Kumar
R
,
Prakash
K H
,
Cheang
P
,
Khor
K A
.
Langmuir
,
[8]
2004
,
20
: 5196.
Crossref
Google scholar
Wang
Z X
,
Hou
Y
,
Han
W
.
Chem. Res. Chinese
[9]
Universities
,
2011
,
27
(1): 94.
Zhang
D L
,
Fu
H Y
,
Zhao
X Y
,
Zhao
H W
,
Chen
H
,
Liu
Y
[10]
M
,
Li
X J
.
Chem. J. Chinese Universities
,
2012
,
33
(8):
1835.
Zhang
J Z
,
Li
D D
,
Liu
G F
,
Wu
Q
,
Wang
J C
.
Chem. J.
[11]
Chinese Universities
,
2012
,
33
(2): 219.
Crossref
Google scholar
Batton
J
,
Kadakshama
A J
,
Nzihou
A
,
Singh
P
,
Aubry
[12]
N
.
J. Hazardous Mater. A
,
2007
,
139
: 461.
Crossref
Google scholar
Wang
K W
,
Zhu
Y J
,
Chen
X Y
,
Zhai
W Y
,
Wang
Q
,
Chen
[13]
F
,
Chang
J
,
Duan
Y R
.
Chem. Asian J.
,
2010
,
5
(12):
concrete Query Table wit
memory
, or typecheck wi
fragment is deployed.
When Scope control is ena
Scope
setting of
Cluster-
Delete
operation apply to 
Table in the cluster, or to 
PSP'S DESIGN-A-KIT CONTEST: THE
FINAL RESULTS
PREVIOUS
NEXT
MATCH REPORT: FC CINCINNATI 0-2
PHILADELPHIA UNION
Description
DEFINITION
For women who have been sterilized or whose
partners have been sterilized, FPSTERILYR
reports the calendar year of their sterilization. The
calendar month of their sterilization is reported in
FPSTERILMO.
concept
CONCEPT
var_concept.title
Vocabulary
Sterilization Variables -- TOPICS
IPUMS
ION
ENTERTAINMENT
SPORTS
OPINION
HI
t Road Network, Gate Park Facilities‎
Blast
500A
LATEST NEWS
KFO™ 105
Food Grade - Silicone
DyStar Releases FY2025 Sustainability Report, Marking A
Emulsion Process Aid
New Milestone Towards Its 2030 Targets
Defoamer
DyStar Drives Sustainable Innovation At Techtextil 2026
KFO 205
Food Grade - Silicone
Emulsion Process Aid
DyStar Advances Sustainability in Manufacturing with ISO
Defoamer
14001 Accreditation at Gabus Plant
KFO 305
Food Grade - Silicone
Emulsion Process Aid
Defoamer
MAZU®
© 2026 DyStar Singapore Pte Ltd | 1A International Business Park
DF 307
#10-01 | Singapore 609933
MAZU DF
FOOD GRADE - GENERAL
==
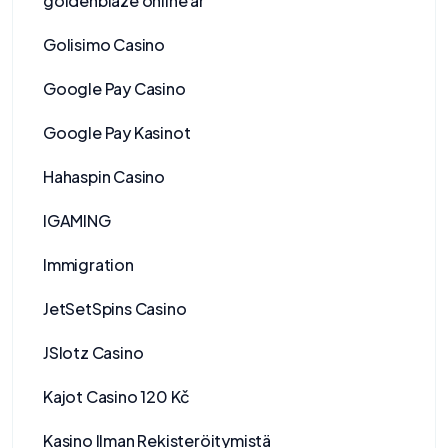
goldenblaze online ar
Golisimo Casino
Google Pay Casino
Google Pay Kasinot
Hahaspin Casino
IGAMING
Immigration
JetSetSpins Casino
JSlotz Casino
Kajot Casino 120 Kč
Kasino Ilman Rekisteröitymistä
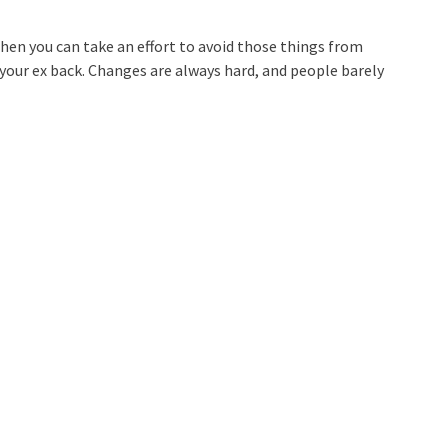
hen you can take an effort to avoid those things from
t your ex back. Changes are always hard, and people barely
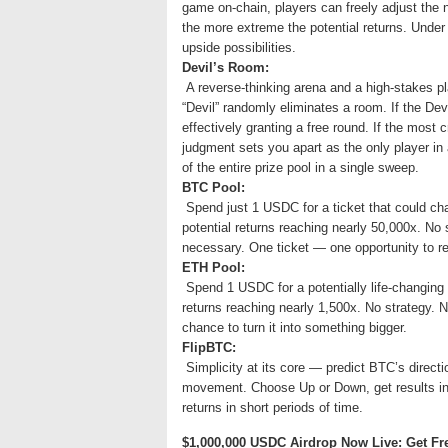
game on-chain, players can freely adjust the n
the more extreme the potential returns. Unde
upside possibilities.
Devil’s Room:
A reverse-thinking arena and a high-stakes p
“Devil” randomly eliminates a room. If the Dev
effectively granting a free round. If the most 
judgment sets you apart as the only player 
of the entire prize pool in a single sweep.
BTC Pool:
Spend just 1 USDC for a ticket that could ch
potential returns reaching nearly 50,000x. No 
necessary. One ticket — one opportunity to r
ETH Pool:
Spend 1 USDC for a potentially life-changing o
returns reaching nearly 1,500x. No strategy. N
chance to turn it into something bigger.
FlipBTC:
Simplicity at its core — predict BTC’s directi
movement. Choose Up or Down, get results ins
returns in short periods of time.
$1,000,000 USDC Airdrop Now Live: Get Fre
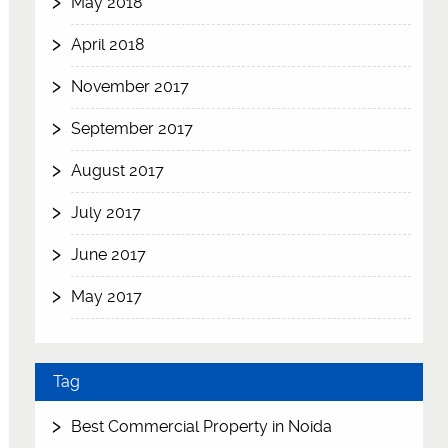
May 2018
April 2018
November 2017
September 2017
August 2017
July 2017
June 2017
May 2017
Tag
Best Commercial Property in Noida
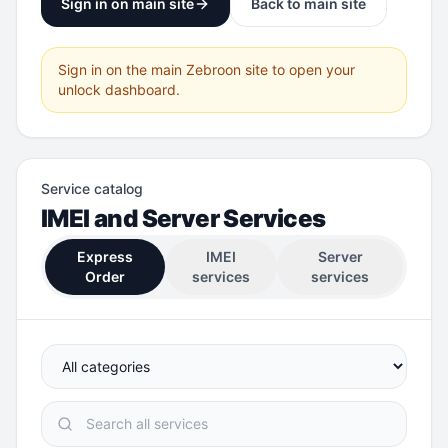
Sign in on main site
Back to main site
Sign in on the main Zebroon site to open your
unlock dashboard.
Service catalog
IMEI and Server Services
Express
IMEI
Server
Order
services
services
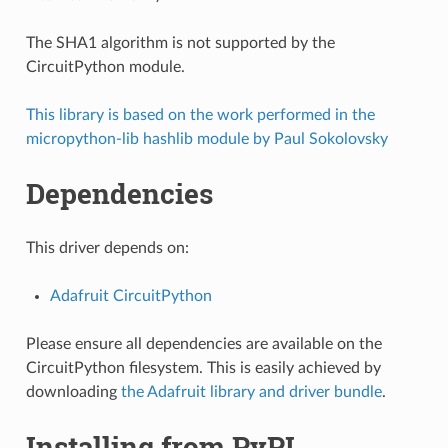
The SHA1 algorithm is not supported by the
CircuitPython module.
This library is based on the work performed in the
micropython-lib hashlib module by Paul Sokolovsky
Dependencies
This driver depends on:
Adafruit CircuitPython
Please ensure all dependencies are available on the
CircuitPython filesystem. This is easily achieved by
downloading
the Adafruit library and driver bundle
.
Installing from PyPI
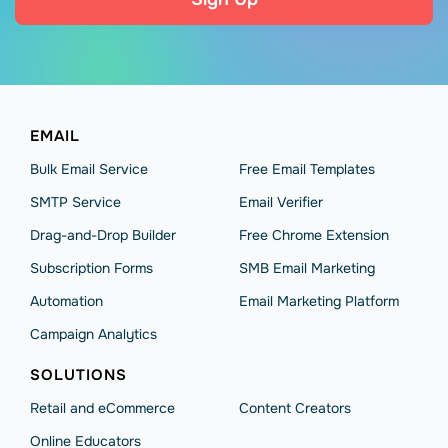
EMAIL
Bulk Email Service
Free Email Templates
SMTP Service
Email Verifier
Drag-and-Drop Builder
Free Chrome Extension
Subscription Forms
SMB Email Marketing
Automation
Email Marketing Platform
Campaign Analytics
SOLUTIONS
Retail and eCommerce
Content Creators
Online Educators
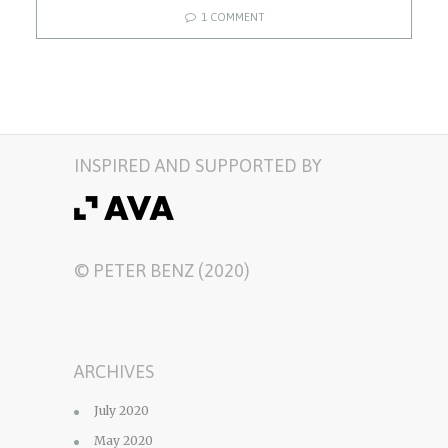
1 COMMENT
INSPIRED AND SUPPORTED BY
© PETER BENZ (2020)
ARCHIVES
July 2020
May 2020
==
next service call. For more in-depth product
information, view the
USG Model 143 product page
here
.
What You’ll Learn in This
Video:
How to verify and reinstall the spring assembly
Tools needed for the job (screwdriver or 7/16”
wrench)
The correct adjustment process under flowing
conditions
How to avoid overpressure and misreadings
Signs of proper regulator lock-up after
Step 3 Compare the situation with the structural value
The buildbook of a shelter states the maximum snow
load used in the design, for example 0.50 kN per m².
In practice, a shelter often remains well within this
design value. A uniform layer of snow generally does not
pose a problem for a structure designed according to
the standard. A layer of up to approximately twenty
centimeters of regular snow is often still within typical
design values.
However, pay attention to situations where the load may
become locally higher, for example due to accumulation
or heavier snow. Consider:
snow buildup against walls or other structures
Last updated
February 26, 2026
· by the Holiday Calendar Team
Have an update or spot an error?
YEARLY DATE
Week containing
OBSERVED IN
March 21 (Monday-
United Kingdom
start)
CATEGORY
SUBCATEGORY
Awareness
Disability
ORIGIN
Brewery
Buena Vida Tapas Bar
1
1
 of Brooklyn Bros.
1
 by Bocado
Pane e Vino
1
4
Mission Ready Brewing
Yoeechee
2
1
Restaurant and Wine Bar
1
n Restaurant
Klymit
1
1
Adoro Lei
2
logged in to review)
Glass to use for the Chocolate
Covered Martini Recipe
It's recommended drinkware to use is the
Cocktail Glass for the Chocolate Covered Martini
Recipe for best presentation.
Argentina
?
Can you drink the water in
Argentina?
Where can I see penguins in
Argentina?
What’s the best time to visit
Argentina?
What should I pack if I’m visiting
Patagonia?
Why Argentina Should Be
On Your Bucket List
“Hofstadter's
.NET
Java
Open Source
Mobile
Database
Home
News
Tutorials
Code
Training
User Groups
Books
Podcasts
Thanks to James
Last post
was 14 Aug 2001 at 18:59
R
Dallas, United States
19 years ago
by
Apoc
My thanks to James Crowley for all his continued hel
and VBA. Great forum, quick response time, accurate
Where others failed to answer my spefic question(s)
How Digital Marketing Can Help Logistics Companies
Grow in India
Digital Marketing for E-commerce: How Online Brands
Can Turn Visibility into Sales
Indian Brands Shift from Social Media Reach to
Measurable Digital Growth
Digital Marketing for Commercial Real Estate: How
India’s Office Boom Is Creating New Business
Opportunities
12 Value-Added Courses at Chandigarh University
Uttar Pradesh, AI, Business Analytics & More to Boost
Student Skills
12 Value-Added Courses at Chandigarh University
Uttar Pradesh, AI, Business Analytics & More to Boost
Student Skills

> **Instructions to follow**: Beginning at the line with "PSP'S DESIGN-A-KIT CONTEST: THE" and ending at the line with "FOOD GRADE - GENERAL", reproduce each line of the data above exactly, and add no other lines.

> **Response**:
PSP'S DESIGN-A-KIT CONTEST: THE
FINAL RESULTS
PREVIOUS
NEXT
MATCH REPORT: FC CINCINNATI 0-2
PHILADELPHIA UNION
Description
DEFINITION
For women who have been sterilized or whose
partners have been sterilized, FPSTERILYR
reports the calendar year of their sterilization. The
calendar month of their sterilization is reported in
FPSTERILMO.
concept
CONCEPT
var_concept.title
Vocabulary
Sterilization Variables -- TOPICS
IPUMS
ION
ENTERTAINMENT
SPORTS
OPINION
HI
t Road Network, Gate Park Facilities‎
Blast
500A
LATEST NEWS
KFO™ 105
Food Grade - Silicone
DyStar Releases FY2025 Sustainability Report, Marking A
Emulsion Process Aid
New Milestone Towards Its 2030 Targets
Defoamer
DyStar Drives Sustainable Innovation At Techtextil 2026
KFO 205
Food Grade - Silicone
Emulsion Process Aid
DyStar Advances Sustainability in Manufacturing with ISO
Defoamer
14001 Accreditation at Gabus Plant
KFO 305
Food Grade - Silicone
Emulsion Process Aid
Defoamer
MAZU®
© 2026 DyStar Singapore Pte Ltd | 1A International Business Park
DF 307
#10-01 | Singapore 609933
MAZU DF
FOOD GRADE - GENERAL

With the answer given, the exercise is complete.